Proletaryanın nihai hedefi, büyük amacı, sınıfların ortadan kaldırılmasıdır. Nihai devrimci hedefin nesnel temelleri var: üretici güçlerin evrensel gelişimi, toplumsal üretimin durmadan boyutlanması. Bu, şu anlama gelir ki, emekçi sınıfın nihai hedefi, düşünce egzersizleri yoluyla değil, kapitalizmin kendi gelişimi tarafından hazırlandı. Proleter ve bilimsel komünizmin kurucuları, sınıf mücadelesinin kaçınılmaz olarak sınıfların kaldırılacağı noktaya varacağını, kendi tarih anlayışları olarak ortaya koydular.
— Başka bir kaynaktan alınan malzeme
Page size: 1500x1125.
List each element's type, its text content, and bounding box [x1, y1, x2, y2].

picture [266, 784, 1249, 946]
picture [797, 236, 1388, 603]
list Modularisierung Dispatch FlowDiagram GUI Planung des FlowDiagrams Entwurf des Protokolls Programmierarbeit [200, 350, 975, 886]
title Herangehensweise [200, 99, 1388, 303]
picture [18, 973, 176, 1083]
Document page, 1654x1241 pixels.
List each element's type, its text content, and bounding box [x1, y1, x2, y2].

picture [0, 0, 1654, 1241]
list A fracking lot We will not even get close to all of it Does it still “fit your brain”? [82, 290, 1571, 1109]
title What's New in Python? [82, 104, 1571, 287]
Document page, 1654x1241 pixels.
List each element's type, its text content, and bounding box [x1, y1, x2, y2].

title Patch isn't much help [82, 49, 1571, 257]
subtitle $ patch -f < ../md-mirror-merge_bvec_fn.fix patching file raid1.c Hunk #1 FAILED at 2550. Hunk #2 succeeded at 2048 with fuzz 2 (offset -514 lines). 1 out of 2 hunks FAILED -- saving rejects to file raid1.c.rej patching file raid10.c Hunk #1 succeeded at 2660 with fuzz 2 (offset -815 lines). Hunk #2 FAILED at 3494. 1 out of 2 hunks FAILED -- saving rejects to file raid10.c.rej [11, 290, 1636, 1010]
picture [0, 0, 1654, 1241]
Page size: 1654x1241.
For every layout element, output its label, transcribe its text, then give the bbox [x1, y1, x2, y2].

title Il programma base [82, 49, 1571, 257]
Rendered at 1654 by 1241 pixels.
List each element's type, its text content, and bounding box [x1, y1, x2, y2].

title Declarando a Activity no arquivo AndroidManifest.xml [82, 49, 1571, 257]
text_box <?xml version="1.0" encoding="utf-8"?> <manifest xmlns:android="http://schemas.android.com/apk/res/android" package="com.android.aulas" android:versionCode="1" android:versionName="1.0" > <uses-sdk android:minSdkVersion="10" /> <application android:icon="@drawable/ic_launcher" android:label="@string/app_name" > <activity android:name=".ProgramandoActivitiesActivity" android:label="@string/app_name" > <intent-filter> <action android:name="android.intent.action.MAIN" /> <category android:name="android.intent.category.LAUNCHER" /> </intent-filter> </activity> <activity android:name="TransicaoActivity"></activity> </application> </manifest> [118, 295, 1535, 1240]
Devrimci geçiş dönemi, nesnel toplumsal koşulların gelişmesi tarafından, bir zorunluluk haline getirildiğine göre, bu yöndeki bakış açısı, taktik ve mücadele, nesnel sürecin kendisi tarafından destekleniyor demektir. Olaylara devrimci geçiş bakış açısıyla bakmamak, tarihsel gelişmenin bugünkü aşamasının gerisinde kalmak olur. Kapitalist toplumun tüm toplumsal gelişimi, bu toplumsal düzenin ötesine geçmeyi bir zorunluluk haline getirirken, buna karşın, eski toplumun sınırları içinde kalan bir çizgide ısrar etmek, nesnel toplumsal koşullarla çelişkiye düşmek ve olayların egemenliği altına girmek ve oradan oraya sürüklenmektir.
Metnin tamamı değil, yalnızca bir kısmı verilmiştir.